View Lori Idlout Profile
NDP (NU)
View Lori Idlout Profile
2022-12-08 11:59 [p.10642]
Uqaqtittiji, I am happy to rise as the member for Nunavut. I thank my constituents for their trust in me and for allowing me to continue to amplify their voices and indigenous people's voices as well.
People are struggling. There is a rising cost of groceries, gas and housing. We all know this. This is a reality that Nunavummiut have been experiencing for decades. It is unfortunate that, while we have been suffering these high costs of living for decades, it has recently been the experience for most Canadians. I am glad, at least, to see that most Canadians now can understand what the struggles have been for my constituents in Nunavut.
Billionaires are getting rich while more people are suffering in poverty. Time and again, I have stood in this place to talk about the profits of major grocery stores, which continue to keep showing increased profits. This is at the same time that we have seen, as mentioned in the opposition motion, increased use of food banks.

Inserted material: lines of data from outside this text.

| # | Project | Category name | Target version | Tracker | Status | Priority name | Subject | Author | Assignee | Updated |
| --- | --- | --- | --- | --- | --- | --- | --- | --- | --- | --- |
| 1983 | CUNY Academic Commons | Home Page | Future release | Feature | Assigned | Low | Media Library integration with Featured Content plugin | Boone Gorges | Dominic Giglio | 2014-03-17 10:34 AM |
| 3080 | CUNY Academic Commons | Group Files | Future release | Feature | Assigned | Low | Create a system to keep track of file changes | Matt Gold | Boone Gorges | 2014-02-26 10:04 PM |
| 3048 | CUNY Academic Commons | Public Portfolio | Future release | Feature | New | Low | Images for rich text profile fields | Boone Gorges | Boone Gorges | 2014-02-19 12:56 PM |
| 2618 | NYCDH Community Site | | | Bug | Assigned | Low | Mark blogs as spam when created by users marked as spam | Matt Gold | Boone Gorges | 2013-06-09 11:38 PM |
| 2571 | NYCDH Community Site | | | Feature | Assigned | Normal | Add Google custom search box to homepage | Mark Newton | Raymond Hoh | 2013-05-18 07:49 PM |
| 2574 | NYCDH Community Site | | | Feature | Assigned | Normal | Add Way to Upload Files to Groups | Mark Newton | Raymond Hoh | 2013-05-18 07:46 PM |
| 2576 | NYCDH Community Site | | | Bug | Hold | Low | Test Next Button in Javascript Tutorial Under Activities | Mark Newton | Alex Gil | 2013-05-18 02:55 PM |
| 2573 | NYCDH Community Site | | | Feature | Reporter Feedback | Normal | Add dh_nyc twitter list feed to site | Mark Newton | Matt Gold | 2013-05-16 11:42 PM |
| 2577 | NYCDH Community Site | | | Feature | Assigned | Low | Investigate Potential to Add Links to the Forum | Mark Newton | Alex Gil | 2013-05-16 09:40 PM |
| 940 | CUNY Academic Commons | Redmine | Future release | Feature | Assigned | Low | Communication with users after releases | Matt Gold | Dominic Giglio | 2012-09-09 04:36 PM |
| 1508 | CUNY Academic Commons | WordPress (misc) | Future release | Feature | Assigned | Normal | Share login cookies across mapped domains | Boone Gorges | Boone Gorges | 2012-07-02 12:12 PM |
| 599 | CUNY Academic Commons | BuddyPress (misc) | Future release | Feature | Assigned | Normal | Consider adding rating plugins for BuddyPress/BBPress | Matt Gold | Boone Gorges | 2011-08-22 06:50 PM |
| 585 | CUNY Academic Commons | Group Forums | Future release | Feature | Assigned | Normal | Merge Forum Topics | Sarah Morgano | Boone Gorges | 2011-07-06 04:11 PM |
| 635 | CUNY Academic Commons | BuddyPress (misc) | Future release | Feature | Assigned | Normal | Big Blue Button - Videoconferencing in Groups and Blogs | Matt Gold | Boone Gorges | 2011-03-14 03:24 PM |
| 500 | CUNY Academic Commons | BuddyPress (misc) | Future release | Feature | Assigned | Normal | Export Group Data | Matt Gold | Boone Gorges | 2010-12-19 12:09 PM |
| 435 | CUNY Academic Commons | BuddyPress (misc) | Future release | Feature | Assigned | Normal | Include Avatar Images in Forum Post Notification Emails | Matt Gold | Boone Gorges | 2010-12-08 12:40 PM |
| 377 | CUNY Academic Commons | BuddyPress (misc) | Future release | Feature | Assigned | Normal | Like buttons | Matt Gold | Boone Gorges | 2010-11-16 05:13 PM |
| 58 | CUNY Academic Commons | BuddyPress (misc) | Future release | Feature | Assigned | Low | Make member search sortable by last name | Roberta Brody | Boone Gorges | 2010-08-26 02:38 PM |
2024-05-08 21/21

New Democrats are showing leadership. We are speaking to seek accountability. We have seen the impacts of our good work. I have risen a few times in the House to talk about subsidies that are being provided to grocery stores, such as the nutrition north program.
Nutrition north is subsidizing for-profit corporations such as Northmart, which continues to show profits. The Northern stores are major grocery stores in northern Canada, not just in Nunavut. They are also in northern Ontario and northern Quebec. These subsidies going to grocery stores are completely unacceptable.
To speak to farmers, I see from my notes that there are already huge exemptions provided for farm fuels in the Greenhouse Gas Pollution Pricing Act, so I think this motion may be quite ineffective if passed. This motion by the Conservatives would not do anything for provinces that have their own pollution pricing schemes, such as British Columbia.
I will return to my speaking notes about the food costs because that, to me, is something we can all try to do something more about. To remind the House, the CEO of Sobeys was awarded $8.6 million in 2022. Sobeys, a grocery store, is having so much profit that it is awarding its CEO $8.6 million.
Honestly, we have to ask, in this House, how we can make sure there is tax fairness. How can we make sure they are paying their fair share in taxes, so we can help ensure that we are actually alleviating poverty, as well as making sure that families are getting the help they need?
How does this party defend to their constituents that this is okay?
What do the New Democrats want? We want to force CEOs and large corporations to pay their fair share on excess profits. They need to be taxed for all of the profits they are making. There needs to be a launch of an affordable and fair food strategy that would address the profit motives of grocery companies, including requesting the Competition Bureau to investigate the profits of chain grocery stores.
While advancements in green technology are being developed to replace carbon-based fuel sources, we need to have supports for farmers with relief for high grain-drying costs and the costs of heating and cooling buildings used for raising and housing livestock. We need to support and increase investments for Nunavut to transition from diesel to renewable energy.
There needs to be a reform of the nutrition north Canada program. To date, the for-profit grocery stores being subsidized by the nutrition north program self-monitor the program. The federal government does not monitor how these for-profit corporations are doing in the program.
There needs to be a removal of GST from heating bills.
Finally, I will conclude by reminding the House that, while Canadians pay the price for rising food costs, billionaire Galen Weston, chairman of Loblaws, has increased dividends to shareholders from $118 million to $125 million in 2022.